My biggest concern is ability to cool adequately in a hot/humid area.
Why the worry about that? The earth-coupled heat pump should do just fine in that situation.
We do/did have someone here who had a ground-coupled system that caused quite a bit of trouble. The theory behind them is solid, and many people have had good results. The issues tend to be initial cost (depends on how much it costs to establish the thermal link to the ground/body of water) and the small-but-essential details of the system. The person that had trouble here had issues of the second sort.

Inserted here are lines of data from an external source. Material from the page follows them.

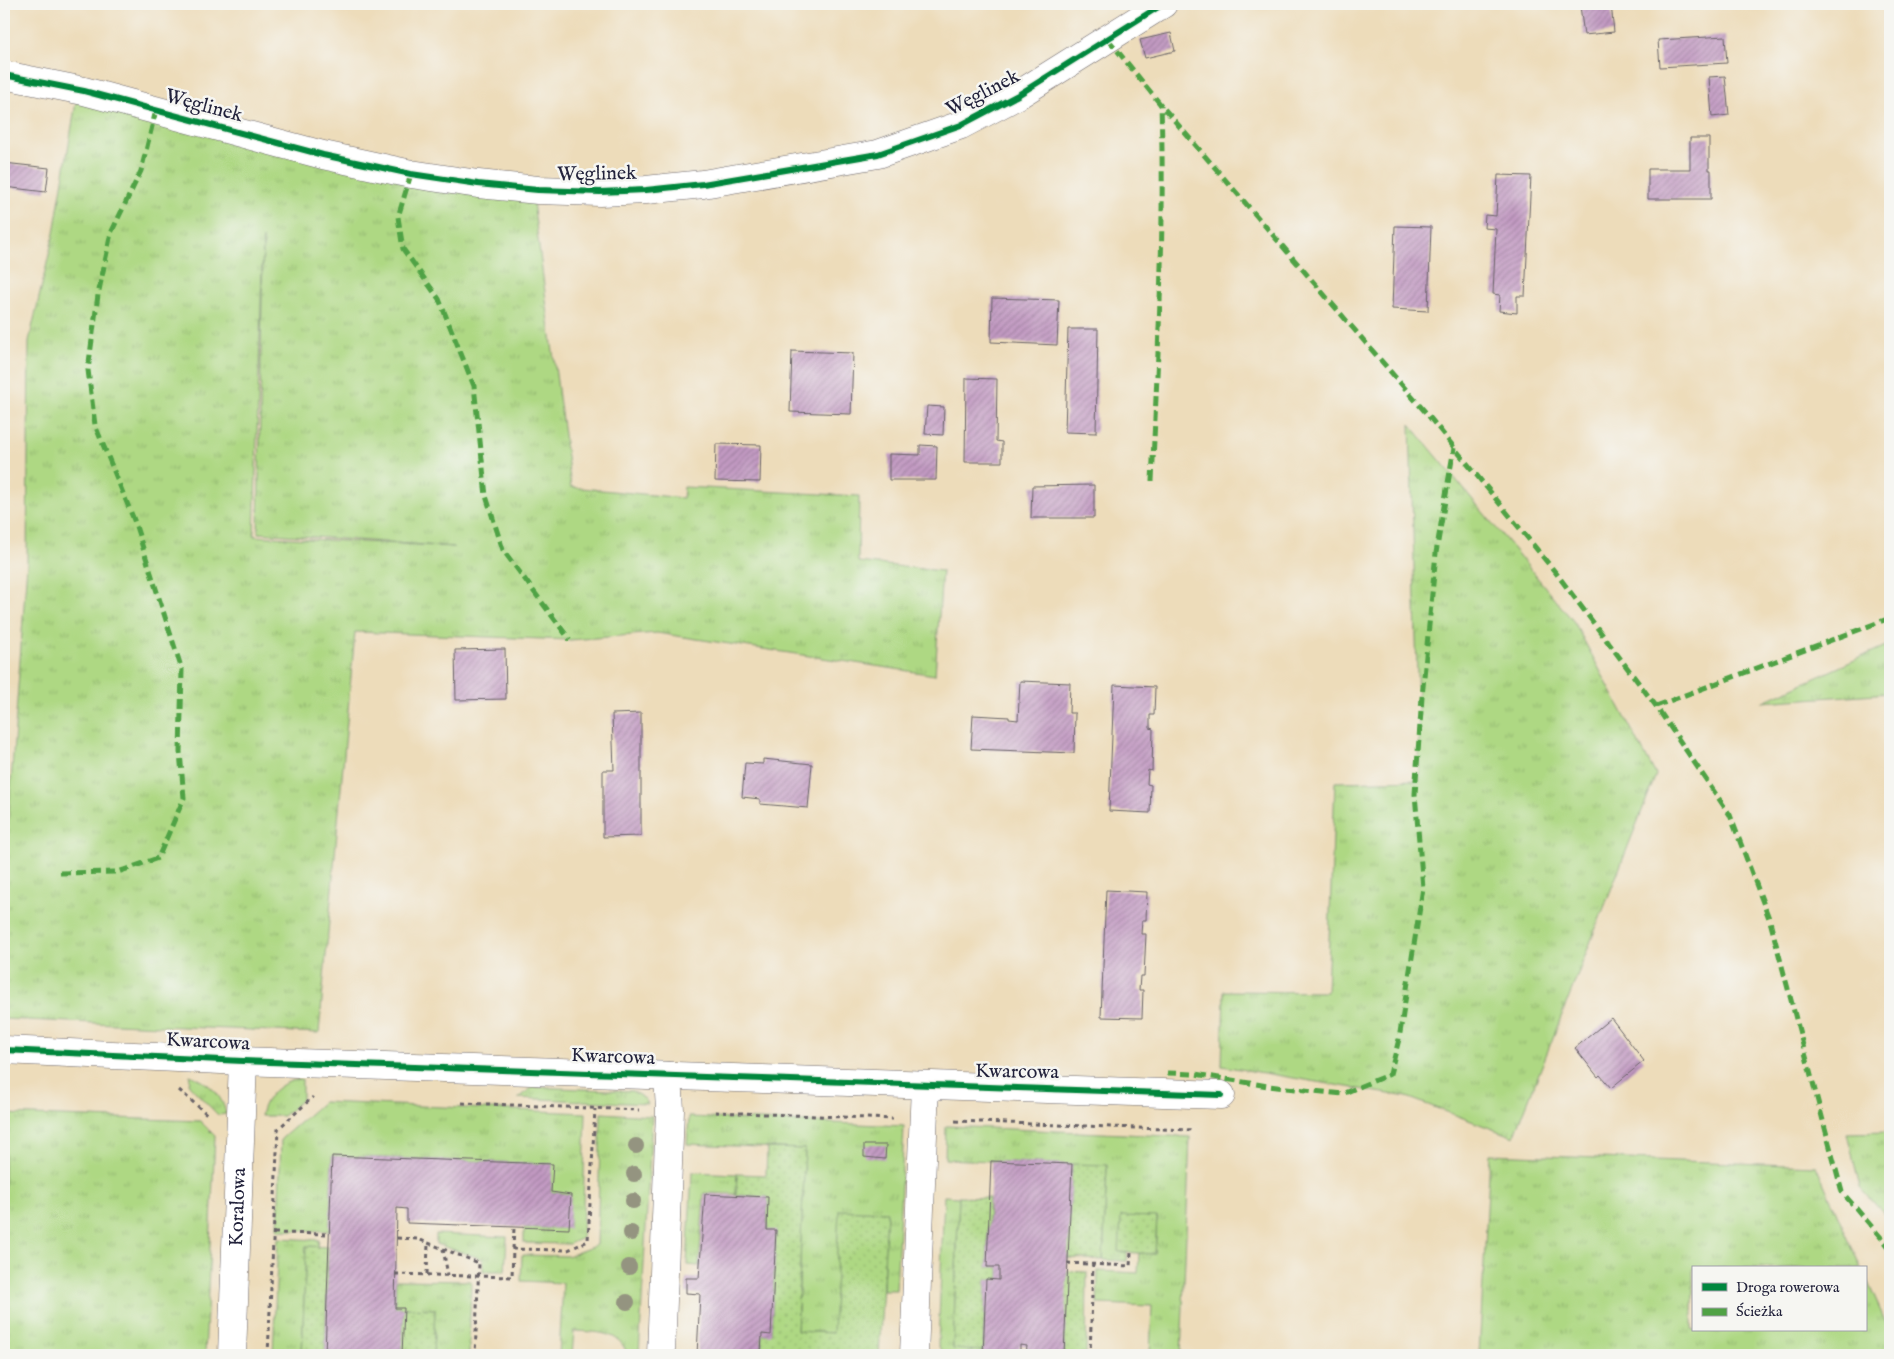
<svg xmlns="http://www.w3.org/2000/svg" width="1894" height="1359" viewBox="0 0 1894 1359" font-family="'IM FELL English',serif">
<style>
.grass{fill:url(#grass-tufts);stroke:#687d5f;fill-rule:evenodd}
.park{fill:url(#park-dots);stroke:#687d5f}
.building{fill:url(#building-hatch)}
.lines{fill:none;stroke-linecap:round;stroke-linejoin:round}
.minor-casing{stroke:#696367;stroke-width:29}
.path{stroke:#696367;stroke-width:3;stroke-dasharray:4 4;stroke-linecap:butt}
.minor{stroke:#fff;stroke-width:28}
.quiet{stroke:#50a245;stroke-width:5;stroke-dasharray:10 5;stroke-linecap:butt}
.cycleway-casing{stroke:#f6f6f2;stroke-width:9}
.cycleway{stroke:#00873e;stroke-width:6}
.tree{fill:#949480}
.labels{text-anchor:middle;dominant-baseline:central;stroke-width:5;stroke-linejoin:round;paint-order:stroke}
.street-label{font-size:20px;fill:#22223b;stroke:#f6f6f2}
</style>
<defs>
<pattern id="grass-tufts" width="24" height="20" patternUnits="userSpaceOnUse" patternTransform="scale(1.25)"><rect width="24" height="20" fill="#aed883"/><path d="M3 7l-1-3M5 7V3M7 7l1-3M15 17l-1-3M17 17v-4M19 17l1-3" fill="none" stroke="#95b972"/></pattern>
<pattern id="park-dots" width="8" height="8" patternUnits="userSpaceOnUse" patternTransform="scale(1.25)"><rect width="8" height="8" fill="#aed883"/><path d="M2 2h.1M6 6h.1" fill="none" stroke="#95b972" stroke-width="1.8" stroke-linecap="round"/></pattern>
<pattern id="building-hatch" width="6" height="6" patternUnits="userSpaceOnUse" patternTransform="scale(1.25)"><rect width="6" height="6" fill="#c29ac2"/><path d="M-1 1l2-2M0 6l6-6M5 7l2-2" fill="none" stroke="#9d7d9f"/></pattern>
</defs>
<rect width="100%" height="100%" fill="#f6f6f2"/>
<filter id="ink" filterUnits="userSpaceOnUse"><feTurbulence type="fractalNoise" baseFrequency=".02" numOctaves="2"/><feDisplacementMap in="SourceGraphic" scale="10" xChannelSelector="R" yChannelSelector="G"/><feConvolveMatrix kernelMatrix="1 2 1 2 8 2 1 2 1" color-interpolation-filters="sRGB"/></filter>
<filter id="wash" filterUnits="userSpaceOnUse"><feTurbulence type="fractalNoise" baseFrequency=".0096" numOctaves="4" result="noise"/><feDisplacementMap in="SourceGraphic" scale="20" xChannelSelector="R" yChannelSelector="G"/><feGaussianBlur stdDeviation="1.12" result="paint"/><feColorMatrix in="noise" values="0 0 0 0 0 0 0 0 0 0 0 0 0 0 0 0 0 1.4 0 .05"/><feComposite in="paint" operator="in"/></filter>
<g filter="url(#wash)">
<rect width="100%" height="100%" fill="#eddcba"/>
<g class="grass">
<path d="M76,102L533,202L571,487L683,498L684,487L859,496L858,562L942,571L935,675L657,633L570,640L355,632L319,1033L4,1019V825L8,824L27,564L29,341L54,233ZM263,238L258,533L454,547L254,536Z"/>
<path d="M1410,424L1574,622L1656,775L1514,1137L1407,1097L1222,1066L1224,991L1327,992L1335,782L1420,780Z"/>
<path d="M1890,644V693L1762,702Z"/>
<path d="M190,1075C208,1082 222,1094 226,1114L218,1115L189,1085Z"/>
<path d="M302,1079V1100L283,1116H261C264,1096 282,1080 302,1079Z"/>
<path d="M533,1087L632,1091L645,1099L648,1104L518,1098Z"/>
<path d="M323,1102L586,1113L582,1238L569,1244L524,1243V1228H569L570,1195L551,1192L552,1164L332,1156L330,1231L278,1230L281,1139Z"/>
<path d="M601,1113L652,1116L639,1355H627C622,1331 595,1332 574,1331L572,1355H559L563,1283L521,1281L522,1255L568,1256L597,1245Z"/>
<path d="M4,1114L200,1121L215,1136L205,1355H4Z"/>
<path d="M689,1117L904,1126L896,1290H883L886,1212L833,1333L797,1331L805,1149L687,1144Z"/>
<path d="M946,1126L1190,1137L1181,1355H1150L1152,1306L1097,1304L1098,1271L1138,1273L1139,1253L1155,1254L1157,1217L1120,1252H1127V1261L1103,1260L1107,1166L945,1159Z"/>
<path d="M1890,1132V1221L1860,1187L1847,1133Z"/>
<path d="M1490,1154L1816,1166L1861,1268H1693V1330H1865V1276L1890,1332V1355H1479Z"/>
<path d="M692,1172L737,1174L736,1194L704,1193L699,1266L687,1265Z"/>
<path d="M944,1196L959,1197L953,1348L983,1351V1355H944L938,1345Z"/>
<path d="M436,1234L507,1237L505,1271H483V1259L436,1244Z"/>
<path d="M278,1238L319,1240L318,1247L306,1246L302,1355H273Z"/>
<path d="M396,1280L471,1281L469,1355H433L435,1309L395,1308Z"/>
</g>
<g class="park">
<path d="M767,1148L805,1149L797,1331L833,1333L839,1210L887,1212L879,1355H761L762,1334H771L776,1231L767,1230L768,1197L736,1195L737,1174L766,1175Z"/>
<path d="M1072,1164L1107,1165L1103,1260L1067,1258Z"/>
<path d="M959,1197L989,1198L987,1267H999V1280L986,1279L983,1351L953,1349Z"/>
<path d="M1121,1216L1157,1217L1155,1254L1119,1252Z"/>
<path d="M306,1246L328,1247L325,1355H302Z"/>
<path d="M1066,1271L1087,1272L1086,1355H1064Z"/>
<path d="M404,1308L435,1309L433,1355H402Z"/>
</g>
<g id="blocks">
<g class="building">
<path d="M1599,4H1611L1614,32L1584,35L1580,6Z"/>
<path d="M1171,33L1175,51L1145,58L1140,40Z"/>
<path d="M1725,36L1727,63L1660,67L1658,40Z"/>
<path d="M1725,76L1729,115L1712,117L1709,77Z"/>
<path d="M1690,138H1709V170H1711V199H1648V169H1690Z"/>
<path d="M4,163L49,168L46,192L4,187Z"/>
<path d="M1498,175L1531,176L1525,296H1517V313L1499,311L1500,295L1493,294L1496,229L1484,228L1485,215L1496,216Z"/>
<path d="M1395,226L1431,227L1428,311L1392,309Z"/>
<path d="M992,298L1059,300L1057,345L991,342Z"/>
<path d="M1068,329H1098L1096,433L1065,432Z"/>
<path d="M792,351L853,353L851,414L790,412Z"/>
<path d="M966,378L997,379L996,441L1002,442V462H965Z"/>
<path d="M927,406L944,407L943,435L925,434Z"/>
<path d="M716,444L761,445L760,482L715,481Z"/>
<path d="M920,445L937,446L936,480H889V454L920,455Z"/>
<path d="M1094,485V518H1031L1032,486Z"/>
<path d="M505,649L506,699L456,700L455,650Z"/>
<path d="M1020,681L1070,683L1069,713H1075L1074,753L971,749L973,715L1009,717V719L1018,720Z"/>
<path d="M1114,685L1155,687L1154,715H1150V728L1153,729L1152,771L1148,770L1147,784L1151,785L1150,813L1109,811Z"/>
<path d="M641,713V836L603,837V770H614L612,714Z"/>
<path d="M763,759L812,764L808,808L760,804V799L742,797L745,763L763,764Z"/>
<path d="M1106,890L1147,892L1146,920H1142L1141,934H1146L1144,976H1140L1139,990H1143L1142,1018L1101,1017Z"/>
<path d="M1611,1018L1644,1061L1611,1088L1600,1075L1598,1077L1575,1048Z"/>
<path d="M864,1145H886L885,1159L864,1157Z"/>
<path d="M332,1156L553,1164L551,1192L571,1195L569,1229L407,1223V1209L397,1208L395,1308H404L402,1355H325Z"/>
<path d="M991,1161L1072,1164L1064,1355H1026L1027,1346L1020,1345V1355H983L986,1279L999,1280V1267H987Z"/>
<path d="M705,1194L768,1197L767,1230H776L771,1335L762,1334L761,1355H697L700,1294L686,1293V1278H699Z"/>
</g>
</g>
</g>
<g filter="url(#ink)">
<use href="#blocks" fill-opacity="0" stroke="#696367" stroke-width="1"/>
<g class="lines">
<g class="minor-casing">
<g id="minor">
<path d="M4,75L84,91L323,155L411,174L478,184L538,190L600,192L646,190L703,184L878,154L961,125L1018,95L1163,4"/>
<path d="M4,1050L243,1061L1221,1095"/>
<path id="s1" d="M232,1355L243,1061"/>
<path d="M661,1355L670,1110L668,1076"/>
<path d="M914,1355L925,1086"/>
</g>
</g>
<g class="path">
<path d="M179,1090L209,1116"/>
<path d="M462,1103L639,1110"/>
<path d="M715,1112L893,1119"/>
<path d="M955,1121L1189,1130V1125"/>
<path d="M274,1233L329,1234"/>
<path d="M397,1238L418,1239L479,1263L475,1355"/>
<path d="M443,1249L448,1275"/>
<path d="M513,1249L514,1228"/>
<path d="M1067,1263L1130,1266L1131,1253"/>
<path d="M395,1274L512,1277L513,1249L568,1250L588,1241L595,1109"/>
<path d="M427,1274L428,1243"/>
<path d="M268,1355L278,1129L313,1097"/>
<path d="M1090,1355L1093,1264"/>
</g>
<use href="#minor" class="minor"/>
<g class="quiet">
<path d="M1108,39L1161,105L1427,414L1556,573L1656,706L1730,815L1770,921L1842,1192L1890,1248"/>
<path d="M411,174L398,217L403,249L439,299L474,386L486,496L503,550L570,640"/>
<path d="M1152,481C1158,355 1165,230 1161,105"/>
<path d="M1656,706L1890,618"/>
<path d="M60,873L118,872L158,858L184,798L180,752L182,670L134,520L95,425L88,370L98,295L111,233L141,171L156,110"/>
<path d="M1167,1073L1195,1074L1268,1086L1342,1094L1390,1074L1399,1039L1423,888L1415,794L1422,697L1436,553L1454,448"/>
</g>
<g class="cycleway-casing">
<g id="cycleway">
<path d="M4,75L84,91L323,155L411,174L478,184L538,190L600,192L646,190L703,184L878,154L961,125L1018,95L1163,4"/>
<path d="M4,1050L243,1061L1221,1095"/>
</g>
</g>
<use href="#cycleway" class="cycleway"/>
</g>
<g class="tree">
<circle cx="636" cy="1146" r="8"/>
<circle cx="634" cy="1174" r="8"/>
<circle cx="633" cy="1201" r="8"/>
<circle cx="631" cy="1233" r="8"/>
<circle cx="629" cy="1267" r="8"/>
<circle cx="627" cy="1302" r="8"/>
</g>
</g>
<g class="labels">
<g class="street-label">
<text transform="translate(983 93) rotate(-27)">Węglinek</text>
<text transform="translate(204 106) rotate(15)">Węglinek</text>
<text transform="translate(597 174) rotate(-1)">Węglinek</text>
<text transform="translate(208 1042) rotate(3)">Kwarcowa</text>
<text transform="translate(613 1057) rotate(2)">Kwarcowa</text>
<text transform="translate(1017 1072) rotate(1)">Kwarcowa</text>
<text stroke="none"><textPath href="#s1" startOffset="148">Koralowa</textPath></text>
</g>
</g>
<rect width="1894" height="1359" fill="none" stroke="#f6f6f2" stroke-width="20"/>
<rect x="1692" y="1266" width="175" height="65" fill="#f6f6f2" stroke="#a1a1a9"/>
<rect x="1702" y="1283" width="25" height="8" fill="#00873e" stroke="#a1a1a9"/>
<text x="1736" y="1292" font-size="15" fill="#22223b">Droga rowerowa</text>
<rect x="1702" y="1308" width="25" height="8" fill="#50a245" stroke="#a1a1a9"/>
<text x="1736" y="1316" font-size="15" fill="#22223b">Ścieżka</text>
</svg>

There are two major architectures for these systems: "Direct" (where the refrigerant used for the rest o the system is also pumped through the ground loop) and "indirect" (where a water/glycol fluid is pumped through the ground loop and a separate heat exchanger is used to interface that fluid with the working fluid in the condenser). The "direct" is simpler, can be cheaper to install, and theoretically more efficient. The "indirect" is probably the way I'd prefer to go if buying one, though. Digging for the ground loop is a major expense, and you never want to do it again. There are already new refrigerants on the horizon, and they may not be compatible with the present ones (just as the lubricants in R-22 systems are incompatible with present refrigerants, including R-410A). If you've got R-410A in the buried loop and it gets badly contaminated (chunks from the compressor, scale from poorly-done brazing of copper lines, etc) or is incompatible with the next gen refrigerant, your investment in that ground loop becomes worthless. If you've got a loop of water/glycol, you can use it with whatever comes next. Plus, I think a low-pressure water/glycol loop is just less likely to leak/cause trouble in the first place.
Unless I was planning to live in the house for a long time, I wouldn't consider a ground-source heat pump. The installation costs are high, and it's unlikely to significantly enhance resale value. In fact, it could put some buyers off. OTOH, if I lived somewhere with high heat/cooling requirements and expensive electricity, and if I planned to stay put a long time, I'd look into it.